Parents at McKinley Elementary signed a petition to have their struggling school taken over. Critics say they were tricked. Who's telling the truth?
Were parents tricked into signing a "parent trigger" petition that sets into motion the takeover of a Compton, California, elementary school by a charter school operator? That claim, and a slew of other accusations, are bringing the drama to 497-student McKinley Elementary—and making it ground zero in the national education reform debate.
Takeover opponents claim that almost 60 parents have rescinded their signatures from the petition given to Compton Unified School District officials last week. Karla Garcia, a parent of two McKinley students, told the Los Angeles Times that representatives from the nonprofit organization behind the parent trigger movement, Parent Revolution, misled her to get her signature. "They told me the petition was to beautify the school. They are misinforming the parents, so I revoked my signature."
The number of signatures matter. According to California's "parent trigger" policy, if 51 percent of parents at a low-performing school sign a petition calling for change on their campus—change which can include conversion to a charter—the district must abdicate control. Although 61 percent of parents at McKinley signed the petition, if the signatures drop below the required percentage, the revolutionary takeover is off the table.
In a statement on their website, Parent Revolution says the petition, and the parents who signed it, are being smeared by "defenders of the status quo." They categorically deny that any wrongdoing or deception took place.
Parent Revolution, our non-profit organization which has been assisting the McKinley parents in their organizing campaign, has been completely transparent about our organizing techniques, tactics, and strategy from the start. We have invited both local and national media to observe every single aspect of our work. Organizations like the LA Times, LA Weekly, Fox Channel 11 news, The New York Times, and others have been invited into our organizing meetings, our staff meetings, and into parents homes and lives. In particular, an LA Weekly reporter was embedded with us and our organizing team – with completely unfettered access to every aspect our organization.\n
The Weekly was not present the entire time Parent Revolution organizers were working in Compton, but from what we observed, charges of deception and harassment do not seem credible. And if those things did happen on our watch, the Weekly would have reported it without hesitation.\n
Parent Revolution says intimidation tactics are being used to squash the takeover. Some parents at the predominately Latino school have been told they can be deported if they go through with the "parent trigger" move. Others report being told that they'll have to pay tuition once the school becomes a charter operated by Celerity Education Group.
McKinley supporters say the school is improving and managed to meet it's Academic Performance Index growth targets for the 2009 to 2010 school year. Even with those gains, it is still one of the worst performing elementary schools in the state.
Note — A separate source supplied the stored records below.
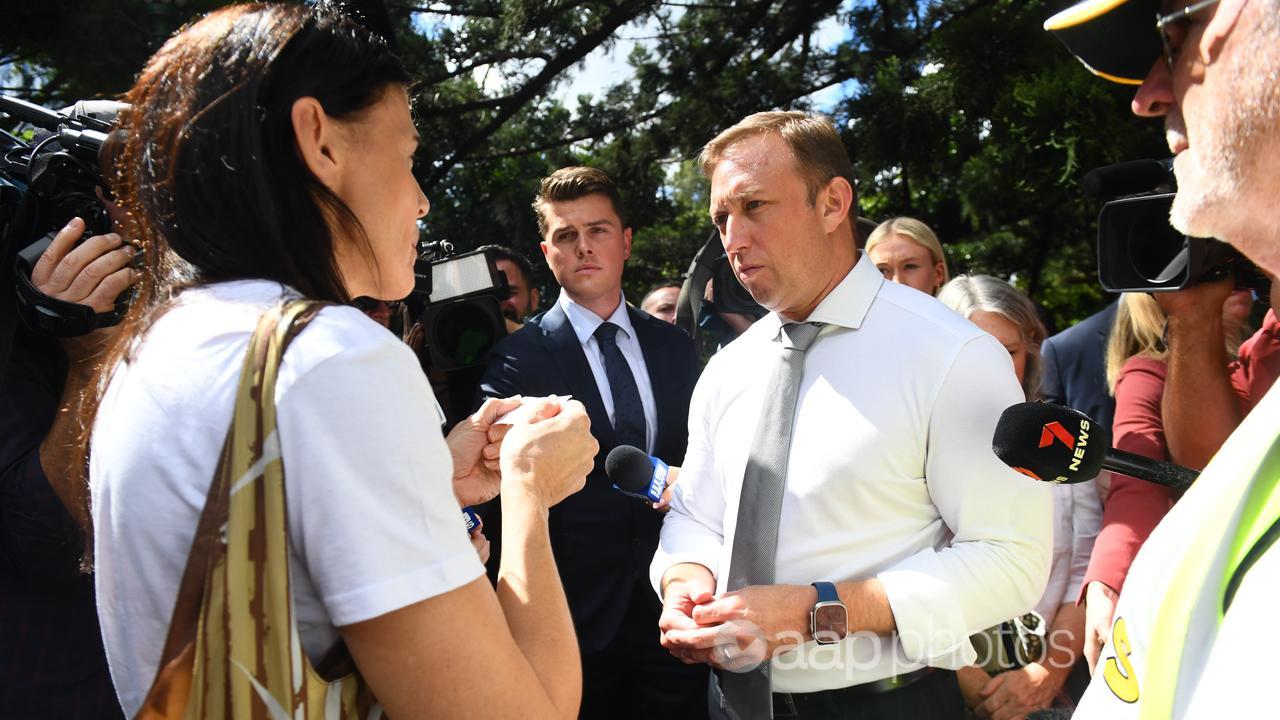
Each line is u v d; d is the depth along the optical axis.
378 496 0.96
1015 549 1.84
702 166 2.21
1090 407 3.07
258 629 0.94
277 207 1.08
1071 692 2.58
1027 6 7.14
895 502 1.92
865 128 7.27
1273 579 0.78
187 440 0.99
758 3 8.14
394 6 7.45
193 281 1.10
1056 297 9.68
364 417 0.97
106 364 1.14
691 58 8.30
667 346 3.26
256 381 0.97
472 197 8.76
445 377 3.17
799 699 1.93
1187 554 0.89
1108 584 2.28
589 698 2.99
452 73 7.75
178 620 0.97
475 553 1.03
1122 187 1.77
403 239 1.21
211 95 1.08
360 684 1.02
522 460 1.27
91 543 1.25
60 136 1.74
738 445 2.11
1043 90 6.16
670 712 2.96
Last year only 24 percent of fifth graders were proficient in either reading or math on the California Standards Test.
Given those dire student achievement results, a host of politicians—including Los Angeles Mayor Antonio Villaraigosa, California Governor Arnold Schwarzenegger, and members of the Obama administration—have heaped praise on the parents who stepped up, filed the petition, and demanded change for their children.
Compton Unified is reportedly looking into their legal options, and McKinley's principal, Fleming Robinson, maintains that most parents are happy with the school.